Inspiration
Our team member, Romeo, really likes Formula1 Racing. Race cars in F1 are covered in logos of companies. F1 recently released their pricing for advertisements and we thought it would be cool if companies were able to pay for advertisements based on the actual screen time their ads got.
What it does
We trained a convolutional neural network to identify logos such as Coca-Cola, Nike, Adidas, Shell, Facebook, etc. and analyze videos for metrics such as the time a certain company's logo is shown, with what frequency it is shown, and how many advertisements are shown.
How I built it
We gathered thousands of images of billboard ads and inputted them into a pre-trained YOLOv3 (You Only Look Once) machine learning model. We taught the YOLOv3 model using python libraries such as tensorflow, keras, numpy, and imageAI. imageAI is a python library that runs mostly tensorflow under the hood in order to train neural networks for object detection and prediction. We used imageAI because it makes training easier, as it uses novel sub-sampling techniques to more efficiently train for features in images.
Challenges I ran into
We had three main challenges:
- imageAI is an outdated library that doesn't yet support TensorFlow 2.0. Because of this, we had to go under imageAI's hood and fix some compatibility issues. This took us a while.

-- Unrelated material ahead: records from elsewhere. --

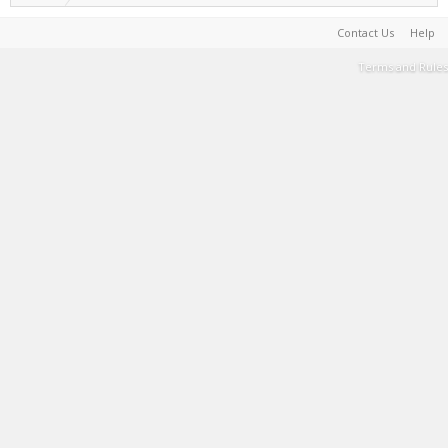
Contact Us
Help
Terms and Rules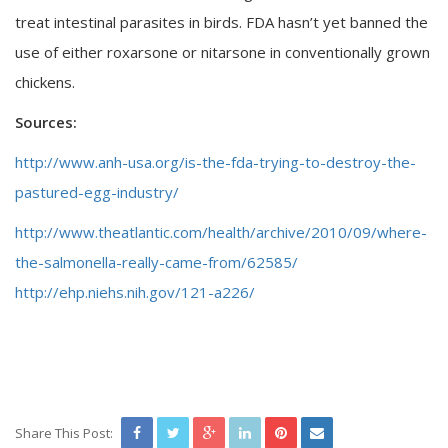
treat intestinal parasites in birds. FDA hasn’t yet banned the
use of either roxarsone or nitarsone in conventionally grown
chickens.
Sources:
http://www.anh-usa.org/is-the-fda-trying-to-destroy-the-
pastured-egg-industry/
http://www.theatlantic.com/health/archive/2010/09/where-
the-salmonella-really-came-from/62585/
http://ehp.niehs.nih.gov/121-a226/
Share This Post: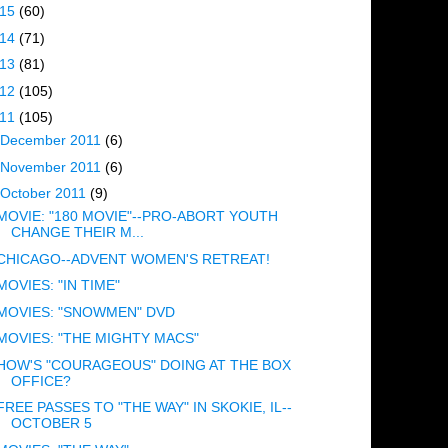
015
(60)
014
(71)
013
(81)
012
(105)
011
(105)
December 2011
(6)
November 2011
(6)
October 2011
(9)
MOVIE: "180 MOVIE"--PRO-ABORT YOUTH
CHANGE THEIR M...
CHICAGO--ADVENT WOMEN'S RETREAT!
MOVIES: "IN TIME"
MOVIES: "SNOWMEN" DVD
MOVIES: "THE MIGHTY MACS"
HOW'S "COURAGEOUS" DOING AT THE BOX
OFFICE?
FREE PASSES TO "THE WAY" IN SKOKIE, IL--
OCTOBER 5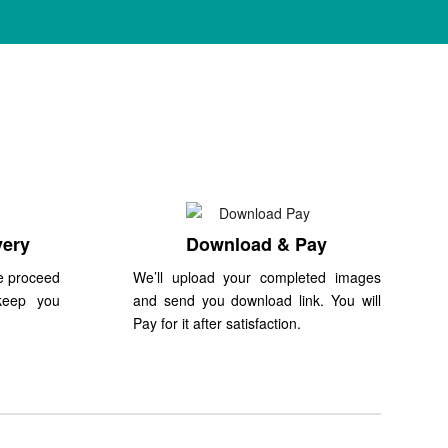
very
Download & Pay
e proceed
We’ll upload your completed images
keep you
and send you download link. You will
Pay for it after satisfaction.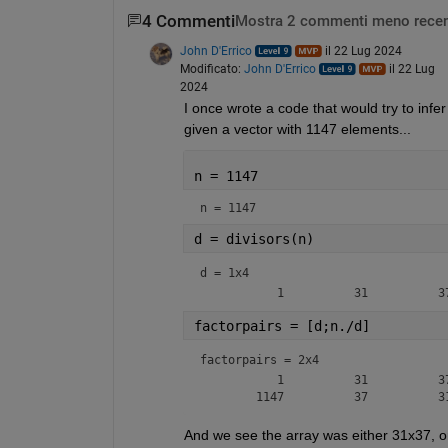
4 Commenti
Mostra 2 commenti meno recen
John D'Errico
il 22 Lug 2024
Modificato:
John D'Errico
il 22 Lug
2024
I once wrote a code that would try to infer
given a vector with 1147 elements...
n = 1147
n = 1147
d = divisors(n)
d =
1x4
factorpairs = [d;n./d]
factorpairs =
2x4
           1          31          37
And we see the array was either 31x37, o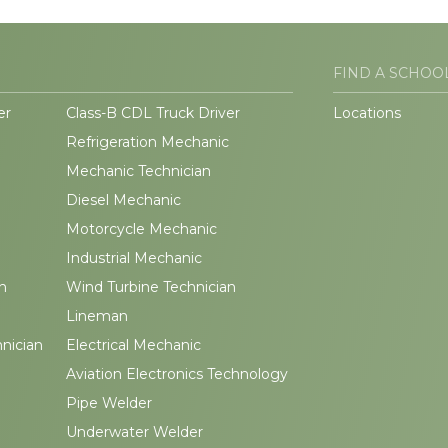
FIND A SCHOO
er
Class-B CDL Truck Driver
Locations
Refrigeration Mechanic
Mechanic Technician
Diesel Mechanic
Motorcycle Mechanic
Industrial Mechanic
n
Wind Turbine Technician
Lineman
hnician
Electrical Mechanic
Aviation Electronics Technology
Pipe Welder
Underwater Welder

- Gathering large amounts of non-redundant data from webscraping was difficult. As you can imagine, top Google image-search results are often redundant.
- The final constraint was the hardest: We were limited to training a complex convolutional neural network overnight on a laptop. Because of this, we were only able to train the network 5% of what it should have been trained at (200 epochs was recommended, and we were able to train to 10 epochs). Because of this, we were only able to train our model on Coca-Cola and weren't able to use the thousands of images we scraped, cleaned, and annotated. However, even training for 10 epochs took us 4 hours!
Accomplishments that I'm proud of:
We're proud that we were able to create our first image analyzing CNN within hours and understood how it work. We're proud that we were able to fix legacy code instead of scrapping the project all together. Lastly, we're proud of the teamwork that we demonstrated. We definitely made some good friendships and were able to collaborate to execute a complex task efficiently.
What I learned
We learned the importance of good data in training ML models, and how long it takes to gather data.
What's next for ad.value()
We want to figure out how to distribute the earnings from advertisements among TV networks, stadium owners, and athletes. It's a tricky problem! After all, what is fair?